[Physical quantity readout data]

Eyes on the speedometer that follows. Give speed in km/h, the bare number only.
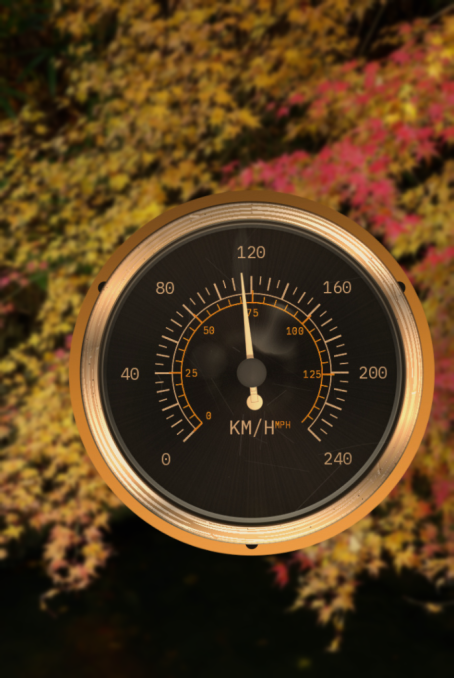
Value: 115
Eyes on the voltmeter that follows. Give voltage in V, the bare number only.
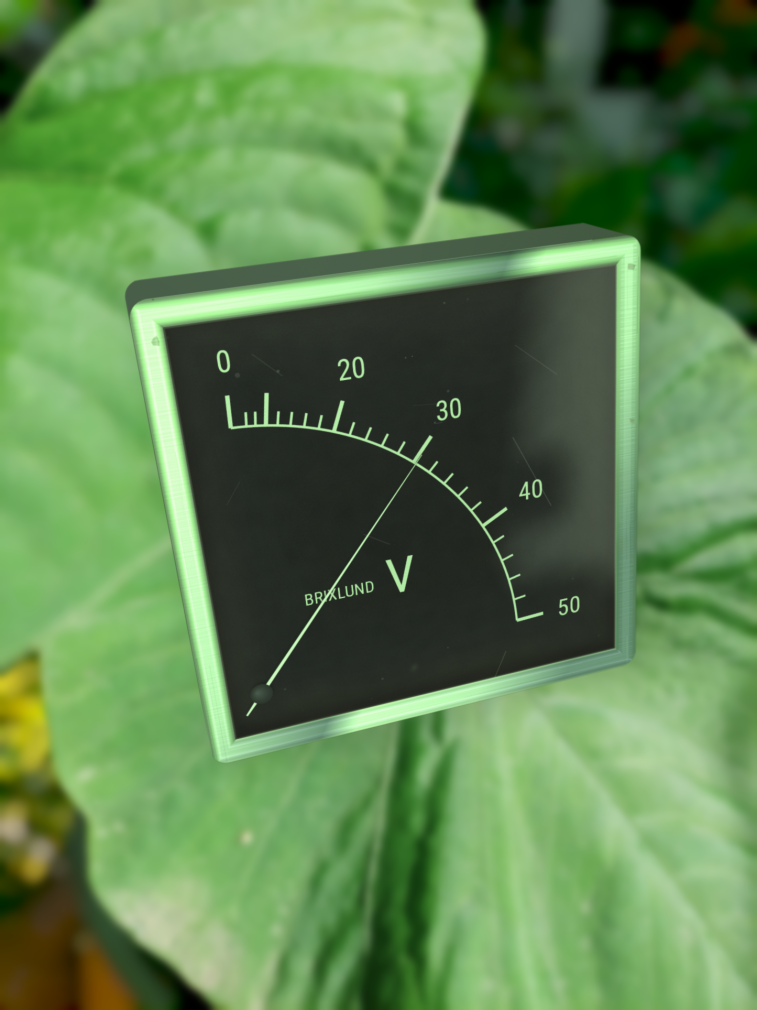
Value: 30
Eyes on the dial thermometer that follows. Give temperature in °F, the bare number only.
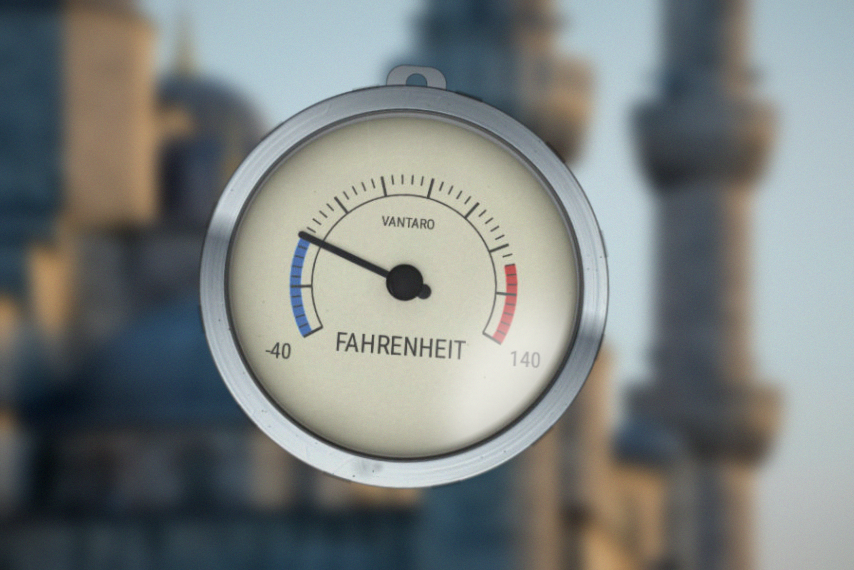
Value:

...

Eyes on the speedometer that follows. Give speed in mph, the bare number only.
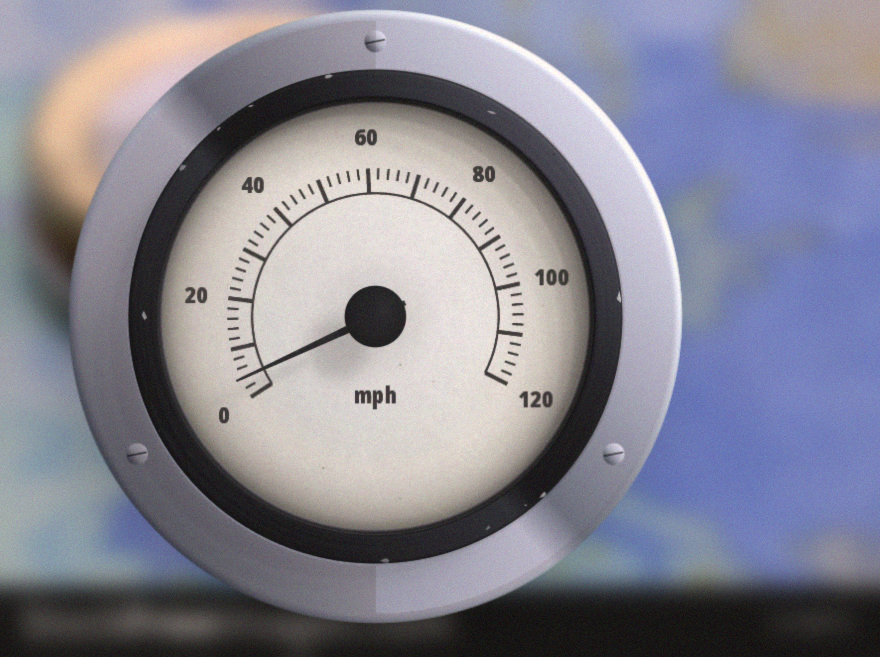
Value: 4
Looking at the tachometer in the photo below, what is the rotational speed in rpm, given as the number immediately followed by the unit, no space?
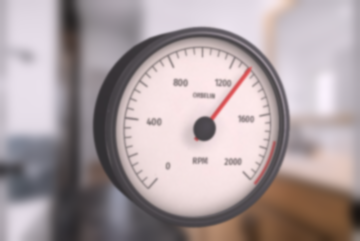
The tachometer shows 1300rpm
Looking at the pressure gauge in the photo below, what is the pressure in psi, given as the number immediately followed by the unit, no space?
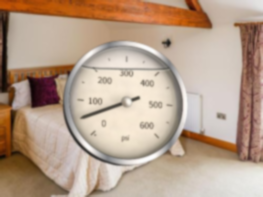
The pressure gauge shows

*WHAT YOU WILL DO*.
Rewrite the lines between the line holding "Looking at the pressure" and the line holding "The pressure gauge shows", inclusive, changing "photo" to "image" and leaving all else the same. Omit the pictures from your answer.

*RESULT FOR THIS TASK*.
Looking at the pressure gauge in the image below, what is the pressure in psi, given as the number immediately followed by the unit, no space?
The pressure gauge shows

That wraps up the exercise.